= Passage shown =
BEGIN

I am trying to extract all the column names from a given SQL query ( MySQL to start with). I am using sqlparser module in python.
I have a simple code to fetch the columns until the "from" keyword is reached. How do I get column names from rest of the query.
def parse_sql_columns(sql):
columns = []
parsed = sqlparse.parse(sql)
stmt = parsed[0]
for token in stmt.tokens:
if isinstance(token, IdentifierList):
for identifier in token.get_identifiers():
columns.append(str(identifier))
if isinstance(token, Identifier):
columns.append(str(token))
if token.ttype is Keyword: # from
break
return columns
sample query:
string2 = "SELECT test, ru.iuserid AS passengerid, ru.vimgname FROM ratings_user_driver AS rate LEFT JOIN trips AS tr ON tr.itripid = rate.itripid LEFT JOIN register_user AS ru ON ru.iuserid = tr.iuserid WHERE tr.idriverid='5083' AND tr.iactive='Finished' AND tr.ehailtrip='No' AND rate.eusertype='Passenger' ORDER BY tr.itripid DESC LIMIT 0,10;"

END

= Problems to solve =
1/ In the post about SQL column names above, does each statement agree with the text? Answer yes or no for each and quote the words that decide it. (a) The writer is using the sqlparser module in Python. (b) The writer plans to start with PostgreSQL. (c) The sample query sorts its results in ascending order.
2/ Write the next few lines of the post about SQL column names above, picking up right after the sample query.

= Listed entries =
BEGIN

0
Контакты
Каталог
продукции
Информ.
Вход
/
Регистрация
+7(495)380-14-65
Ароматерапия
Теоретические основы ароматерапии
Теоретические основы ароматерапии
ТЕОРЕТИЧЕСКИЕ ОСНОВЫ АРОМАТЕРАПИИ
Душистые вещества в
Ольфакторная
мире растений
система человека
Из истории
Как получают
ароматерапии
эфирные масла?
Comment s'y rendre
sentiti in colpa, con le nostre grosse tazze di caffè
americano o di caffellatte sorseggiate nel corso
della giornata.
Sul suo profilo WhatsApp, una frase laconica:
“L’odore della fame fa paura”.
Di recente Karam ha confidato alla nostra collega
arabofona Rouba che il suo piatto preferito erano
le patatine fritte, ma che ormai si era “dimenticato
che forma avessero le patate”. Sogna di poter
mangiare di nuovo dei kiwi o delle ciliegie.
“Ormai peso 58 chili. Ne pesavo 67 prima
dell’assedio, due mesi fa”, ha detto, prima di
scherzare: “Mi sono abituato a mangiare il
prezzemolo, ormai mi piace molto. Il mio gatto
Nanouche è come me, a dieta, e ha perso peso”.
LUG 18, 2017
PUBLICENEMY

END

= Solved tasks =
1/
(a) Yes: "I am using sqlparser module in python."
(b) No: "MySQL to start with"
(c) No: "ORDER BY tr.itripid DESC"

2/
expected output:
["test", "ru.iuserid AS passengerid", "ru.vimgname", "tr.itripid", "rate.itripid","ru.iuserid", "tr.iuserid","tr.idriverid", "tr.iactive", "tr.ehailtrip", "rate.eusertype", "tr.itripid"]
One other issue that I am facing is that "where clause is not treated correctly by this parser. It is not identified as a keyword and due to that, i'm unable to extract information from it clearly
You can use SQLGlot to do this.
import sqlglot
import sqlglot.expressions as exp
for column in sqlglot.parse_one(sql).find_all(exp.Column):
print(column.sql())